You all know we love our CSA members, but you may not know where the rest of our vegetables go. Today I wanted to tell you about a couple other places our vegetables end up throughout the year. Most Saturdays throughout the year, you will see one or two people coming through the market with black and white, vertical striped, puffy pants and neat white jackets with their first name in black cursive on them. That’s Kevin and or his sous chef from the restaurant Bread & Cup, a restaurant in the Haymarket that opened in 2007. Each Saturday, this restaurant features a Market Meal. Kevin walks through the market looking at what is seasonal and then decides what will be on the menu that night, much like you as CSA members don’t know what vegetables you will have to cook with until you open your CSA bag. We like to think it’s a little bit like Christmas:) At the restaurant, Pekarek’s Produce vegetables have been used in anything from grilled zucchini to roasted potatoes to sautéed turnips and kohlrabi with parsley to sweet and sour carrots to a creamed spinach and beet medley and more.

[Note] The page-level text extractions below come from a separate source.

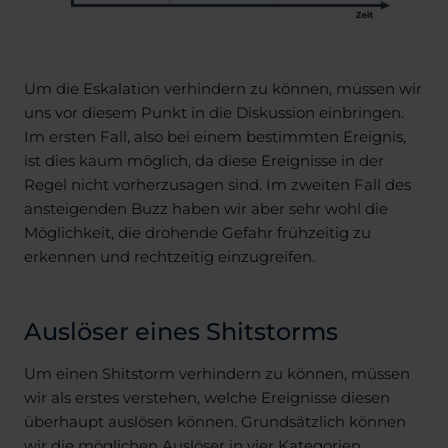
Um die Eskalation verhindern zu können, müssen wir
uns vor diesem Punkt in die Diskussion einbringen.
Im ersten Fall, also bei einem bestimmten Ereignis,
ist dies kaum möglich, da diese Ereignisse in der
Regel nicht vorherzusagen sind. Im zweiten Fall des
ansteigenden Buzz haben wir aber sehr wohl die
Möglichkeit, die drohende Gefahr frühzeitig zu
erkennen und rechtzeitig einzugreifen.
Auslöser eines Shitstorms
Um einen Shitstorm verhindern zu können, müssen
wir als erstes verstehen, welche Ereignisse diesen
überhaupt auslösen können. Grundsätzlich können
wir die möglichen Auslöser in vier Kategorien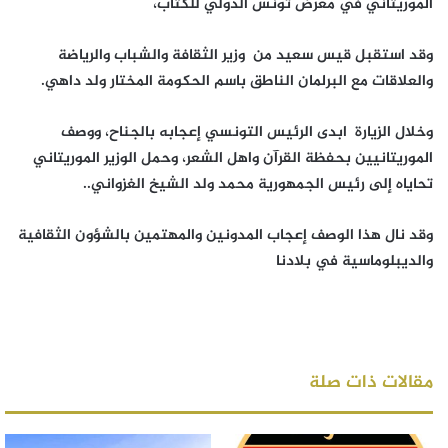
الموريتاني في معرض تونس الدولي للكتاب،
وقد استقبل قيس سعيد من وزير الثقافة والشباب والرياضة
والعلاقات مع البرلمان الناطق باسم الحكومة المختار ولد داهي.
وخلال الزيارة ابدى الرئيس التونسي إعجابه بالجناح، ووصف
الموريتانيين بحفظة القرآن واهل الشعر، وحمل الوزير الموريتاني
تحاياه إلى رئيس الجمهورية محمد ولد الشيخ الغزواني..
وقد نال هذا الوصف إعجاب المدونين والمهتمين بالشؤون الثقافية
والديبلوماسية في بلادنا
مقالات ذات صلة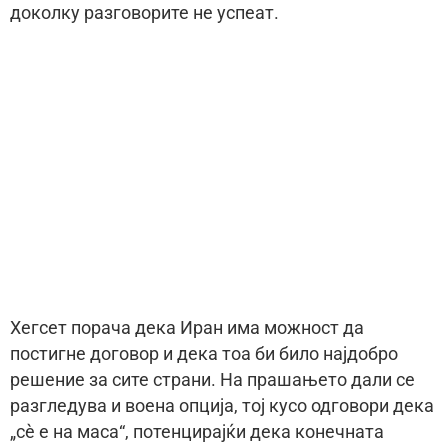
доколку разговорите не успеат.
Хегсет порача дека Иран има можност да
постигне договор и дека тоа би било најдобро
решение за сите страни. На прашањето дали се
разгледува и воена опција, тој кусо одговори дека
„сè е на маса“, потенцирајќи дека конечната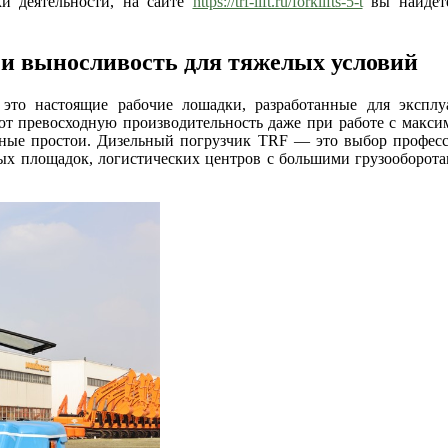
и деятельности, на сайте
https://trf-lift.ru/forklifts-5-t
вы найдете
 и выносливость для тяжелых условий
это настоящие рабочие лошадки, разработанные для экспл
т превосходную производительность даже при работе с максим
ые простои. Дизельный погрузчик TRF — это выбор профессио
ных площадок, логистических центров с большими грузооборот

We also deliver vegetables to an indoor farmer’s market and CSA in Omaha called Tomato Tomato. At this location we are usually harvesting anywhere from 500 to 1000 shares of one or two vegetables. One week we might bunch 1000 beets and the next week it might be 500 pounds of green beans. You can be sure that this keeps everybody on their toes.
And speaking of Omaha, we still have one high tunnel structure to get home, but with all of the farm activities we have not yet accomplished this. We’ve already got plans for how we will be using this and the other high tunnels we brought home in pieces for next year! Tomatoes are starting to produce very well now, but next year we will put many more under the cover of a new high tunnel. The tomatoes are still grown in the ground (real dirt) but high tunnels passively (no heater) provide additional 2-4 degrees of heat during the early growing months, protect the crop in case of wind or hail, and help us to have more tomato crop earlier.
We also are excited to say that we’ve started harvesting sweet corn as of this past week. We didn’t quite have any by our July 4 goal, but we are happy none the less. Everybody has their favorite way of cooking sweet corn – mine being on the grill, out of the husks and brushed with olive oil so that it gets that nice smoky, charred flavor. But for our newer members who may still be experimenting with vegetables this year, you may try something simple. We recommend getting your water to a rolling boil. Boil the corn for 3 minutes, turn the burner off and let the corn sit for 6-7 minutes – then eat! No need to wait 30 minutes for boiled corn on the cob, its just that quick!
We hope you all enjoy your produce this week and love to hear from you on how you are doing! We appreciate your continued participation in the CSA.